Uma das faculdades espirituais e um auxiliar poderoso ao longo do caminho é a fé ou confiança. Quando temos fé no que estamos fazendo todas as importunas dúvidas que podem espreitar nossos esforços se tornam inoperantes.

Há muitos tipos diferentes de fé que podem surgir. A menos útil é aquela confiança ou devoção em alguém ou algo, simplesmente porque isso nos faz sentir bem. Ficamos com uma sensação agradável, um enlevo e assim colocamos nossa fé naquela pessoa ou coisa. É fácil esse tipo de devoção tornar-se cega. Um tipo mais elevado de fé surge quando experimentamos e apreciamos certas qualidades numa pessoa, tais como a sabedoria, o amor e a compaixão. Esse tipo de confiança é útil porque a apreciação é o reconhecimento de qualidades benéficas da mente que nos inspiram a desenvolver essas mesmas qualidades em nos mesmos.

Também existe a fé e a devoção que aparecem devido a nossa própria experiência da verdade. Conforme começamos a experimentar mais profundamente como a mente e o corpo funcionam, sentimos uma tremenda alegria e confiança no Dharma. Não estão baseadas em sentimentos cegos nem na apreciação de qualidades em outros, mas vem do insight na natureza da realidade. E isso leva a mais elevada confiança mental que advém da experiência da iluminação. Ao penetrar na verdade última a fé se torna inabalável.
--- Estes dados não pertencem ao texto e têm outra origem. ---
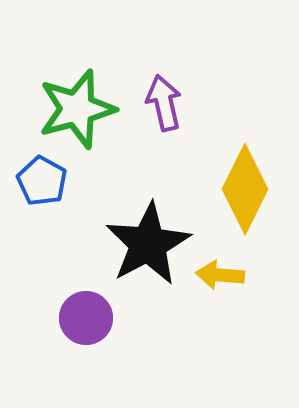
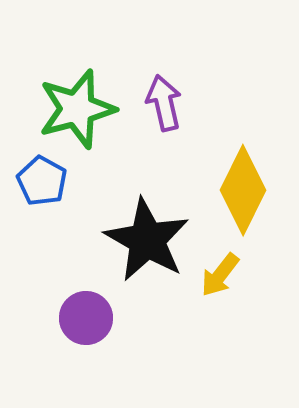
yellow diamond: moved 2 px left, 1 px down
black star: moved 1 px left, 4 px up; rotated 14 degrees counterclockwise
yellow arrow: rotated 57 degrees counterclockwise
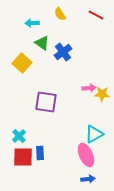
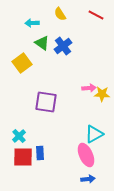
blue cross: moved 6 px up
yellow square: rotated 12 degrees clockwise
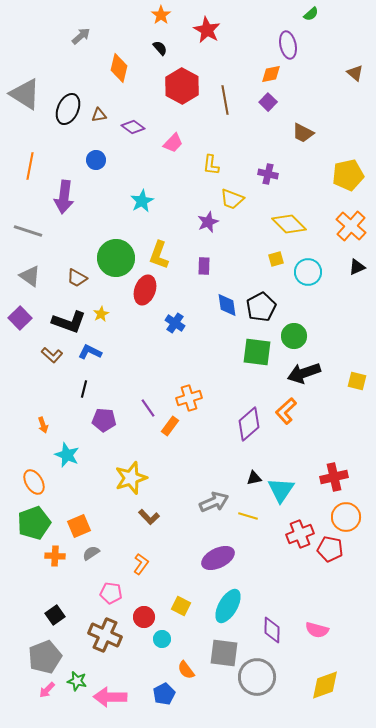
Quando o Buda estava morrendo, Ananda perguntou quem seria o mestre deles após sua morte. O Buda respondeu ao seu discípulo: "Sejam uma fonte de luz para vocês mesmos. Sejam refúgios para vocês mesmos. Não se lancem em refúgios externos. Agarrem-se a verdade como fonte de luz. Agarrem-se a verdade como refúgio. Não procurem refúgio em ninguém fora de vocês mesmos. E aqueles, Ananda quer seja hoje, quer seja após a minha morte, que forem fontes de luz em si próprios que não se lançarem a nenhum refúgio externo, que se agarrarem a verdade, a verdade como refúgio, não procurarão refúgio em ninguém a não ser em si, serão esses que alcançarão a mais elevada altura; mas eles deverão estar ansiosos por aprender."